» Short problem: Rewrite every line of the data below, changing "collectors" to "collected by" wherever it appears and keeping everything else the same. Leave out the pictures.

» Information given:
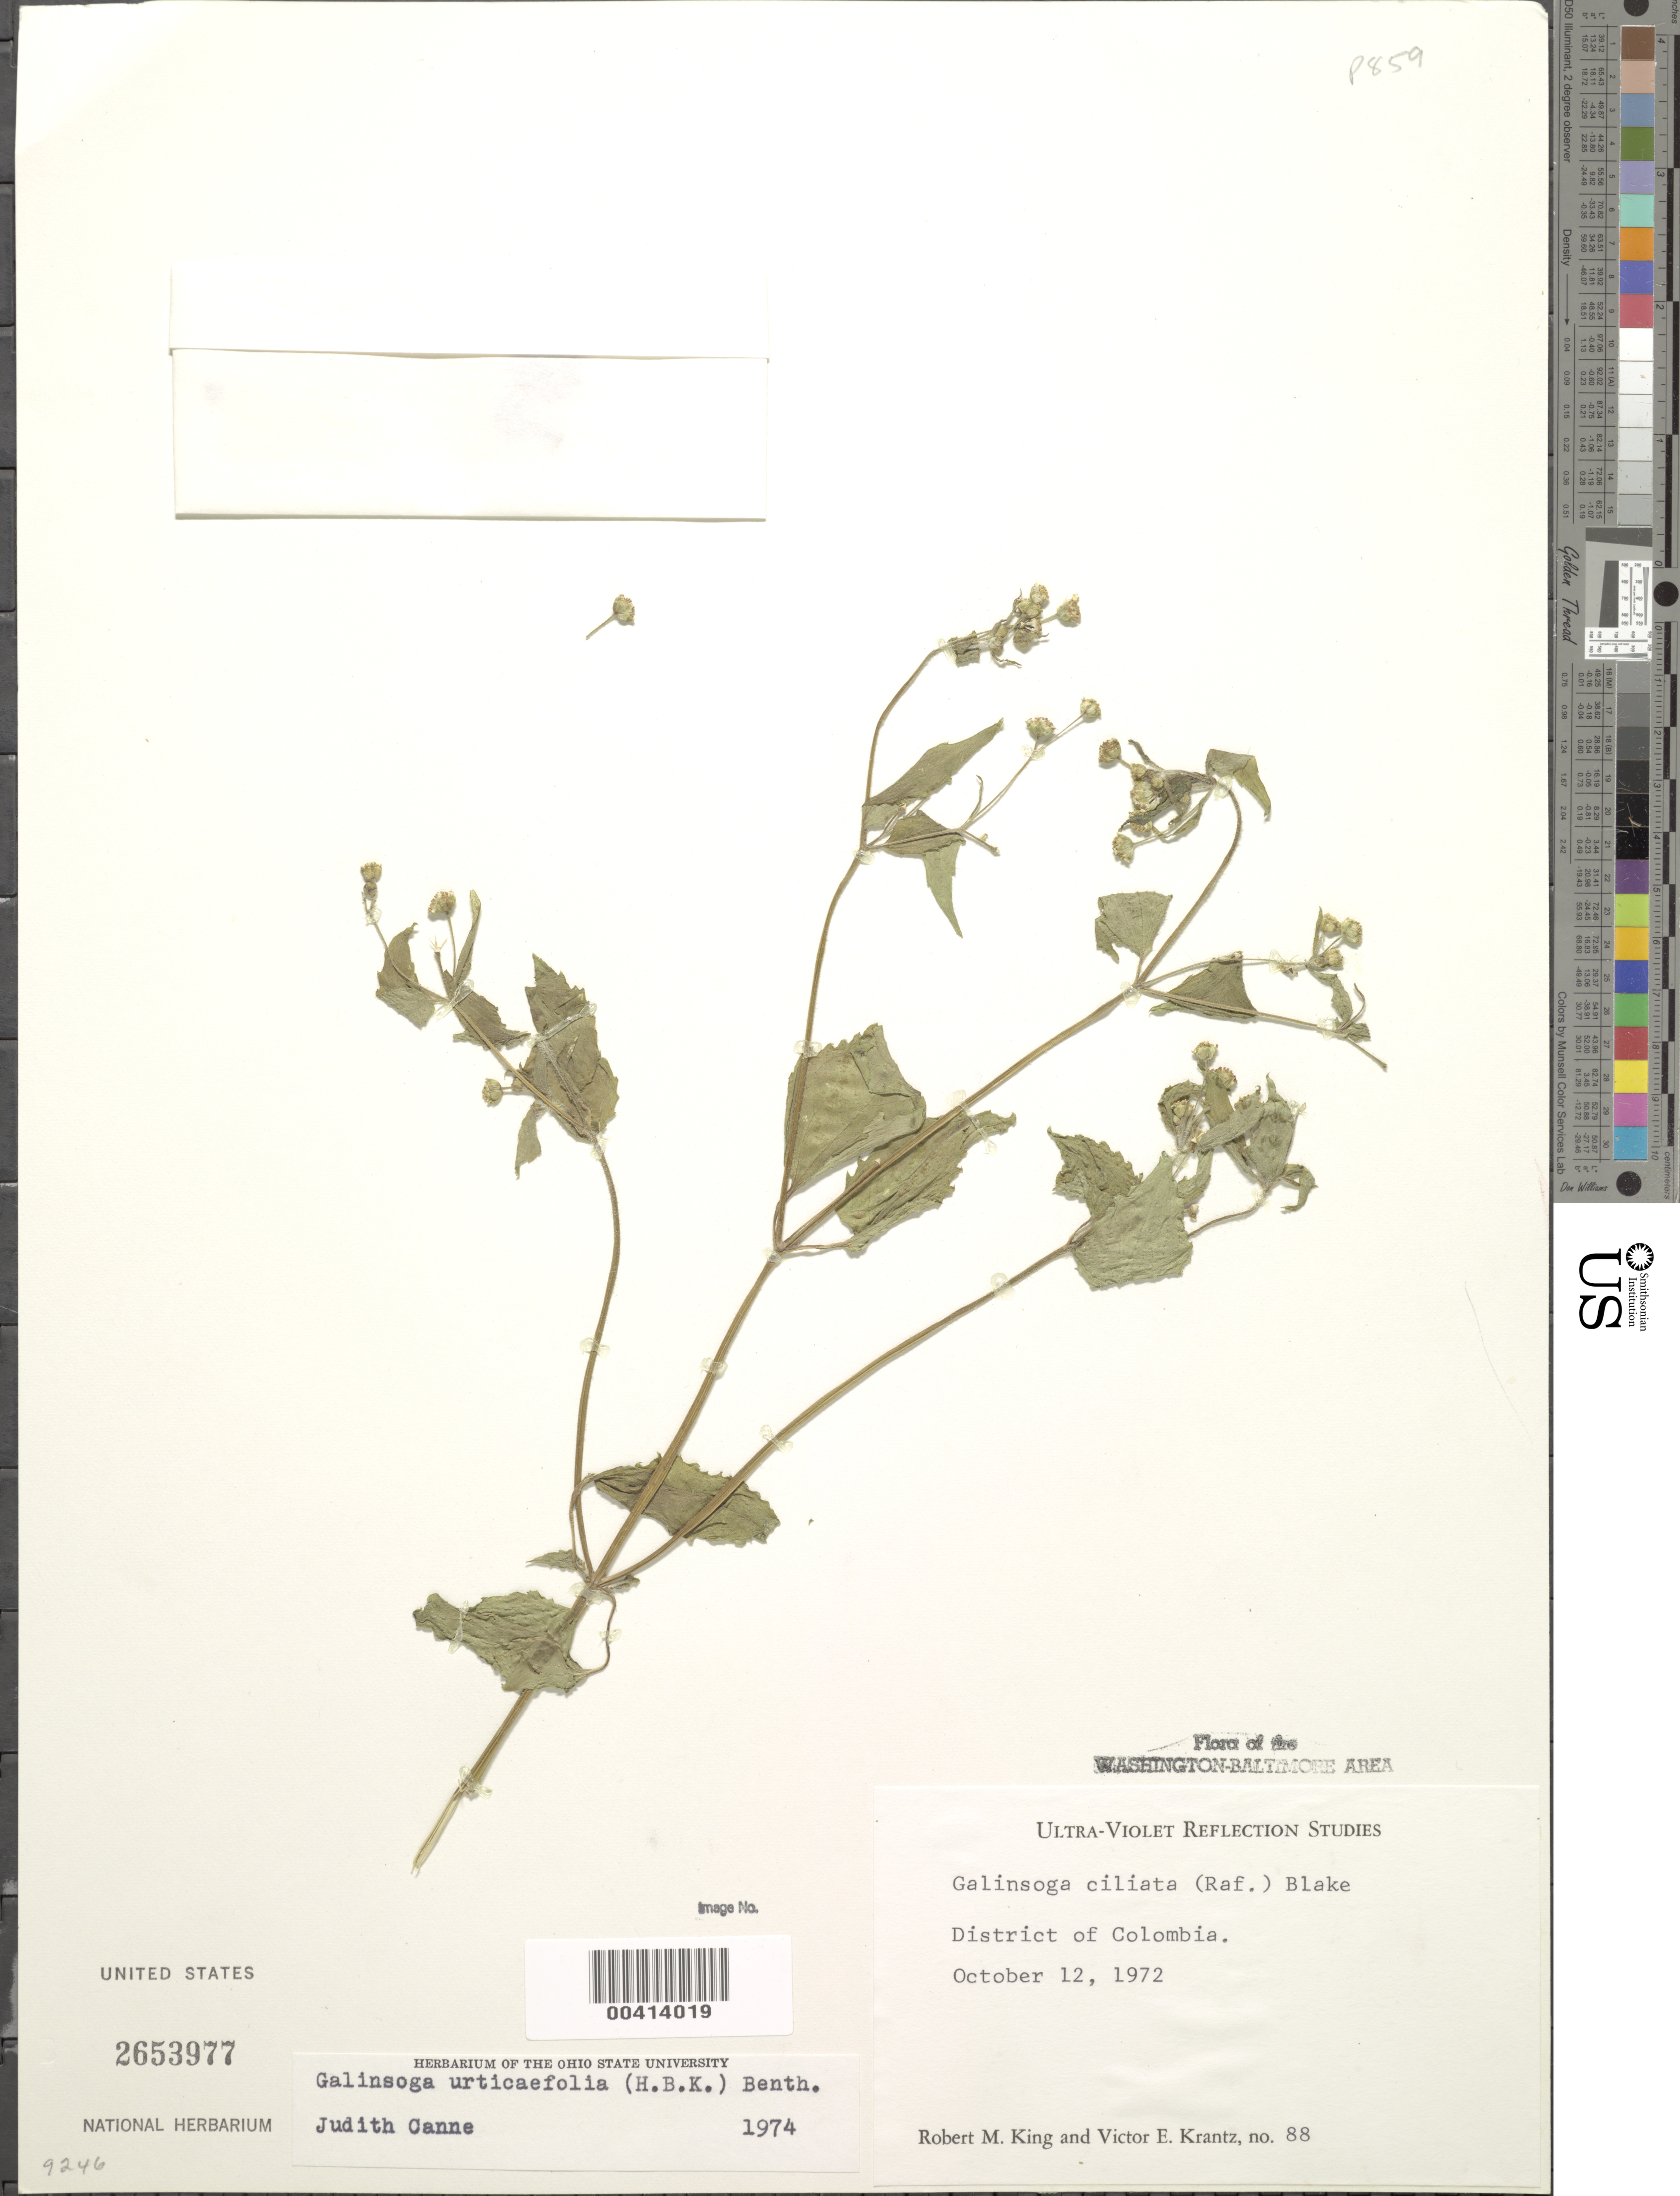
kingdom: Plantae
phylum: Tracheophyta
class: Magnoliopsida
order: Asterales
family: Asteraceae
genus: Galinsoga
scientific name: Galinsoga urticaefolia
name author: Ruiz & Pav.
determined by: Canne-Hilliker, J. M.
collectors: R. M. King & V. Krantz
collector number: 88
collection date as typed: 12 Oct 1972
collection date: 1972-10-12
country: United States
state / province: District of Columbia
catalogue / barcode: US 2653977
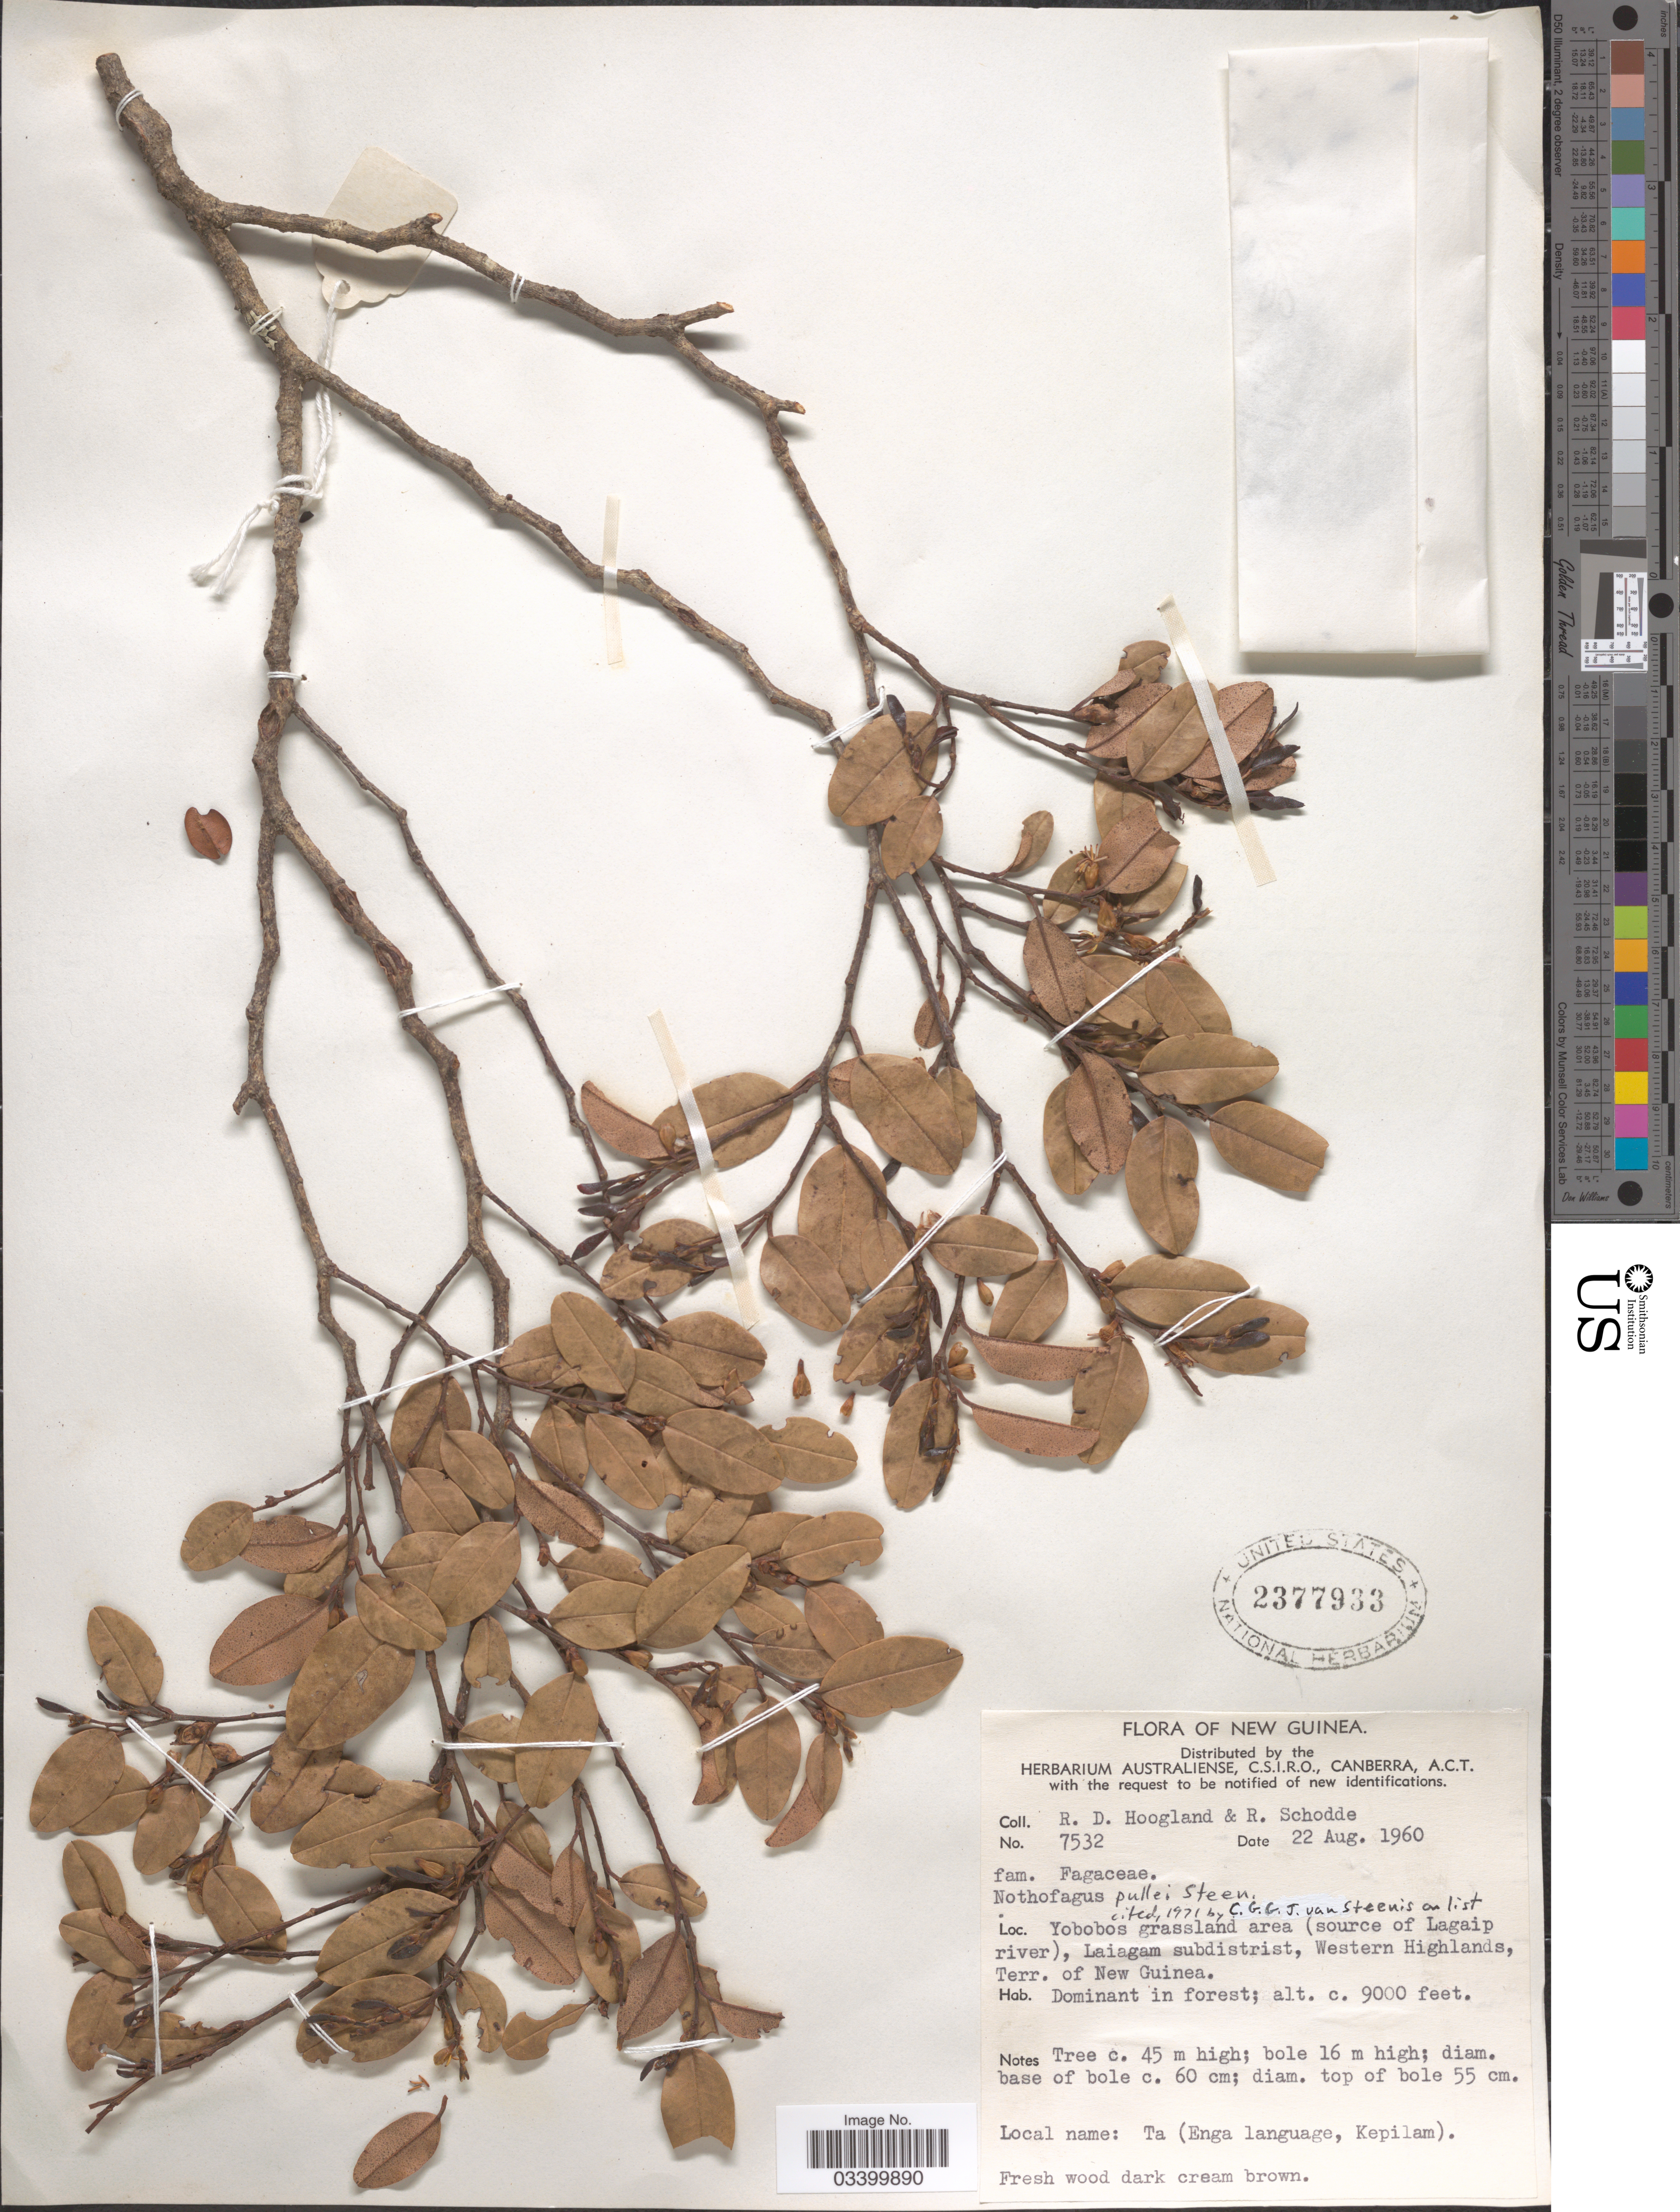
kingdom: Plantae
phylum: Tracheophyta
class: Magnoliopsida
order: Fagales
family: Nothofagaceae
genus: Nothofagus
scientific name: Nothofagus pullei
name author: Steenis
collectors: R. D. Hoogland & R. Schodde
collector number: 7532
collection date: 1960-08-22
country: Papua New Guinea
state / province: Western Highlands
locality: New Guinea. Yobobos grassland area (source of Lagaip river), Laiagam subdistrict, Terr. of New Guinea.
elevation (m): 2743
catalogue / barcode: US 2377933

» Exercise solution:
kingdom: Plantae
phylum: Tracheophyta
class: Magnoliopsida
order: Asterales
family: Asteraceae
genus: Galinsoga
scientific name: Galinsoga urticaefolia
name author: Ruiz & Pav.
determined by: Canne-Hilliker, J. M.
collected by: R. M. King & V. Krantz
collector number: 88
collection date as typed: 12 Oct 1972
collection date: 1972-10-12
country: United States
state / province: District of Columbia
catalogue / barcode: US 2653977
kingdom: Plantae
phylum: Tracheophyta
class: Magnoliopsida
order: Fagales
family: Nothofagaceae
genus: Nothofagus
scientific name: Nothofagus pullei
name author: Steenis
collected by: R. D. Hoogland & R. Schodde
collector number: 7532
collection date: 1960-08-22
country: Papua New Guinea
state / province: Western Highlands
locality: New Guinea. Yobobos grassland area (source of Lagaip river), Laiagam subdistrict, Terr. of New Guinea.
elevation (m): 2743
catalogue / barcode: US 2377933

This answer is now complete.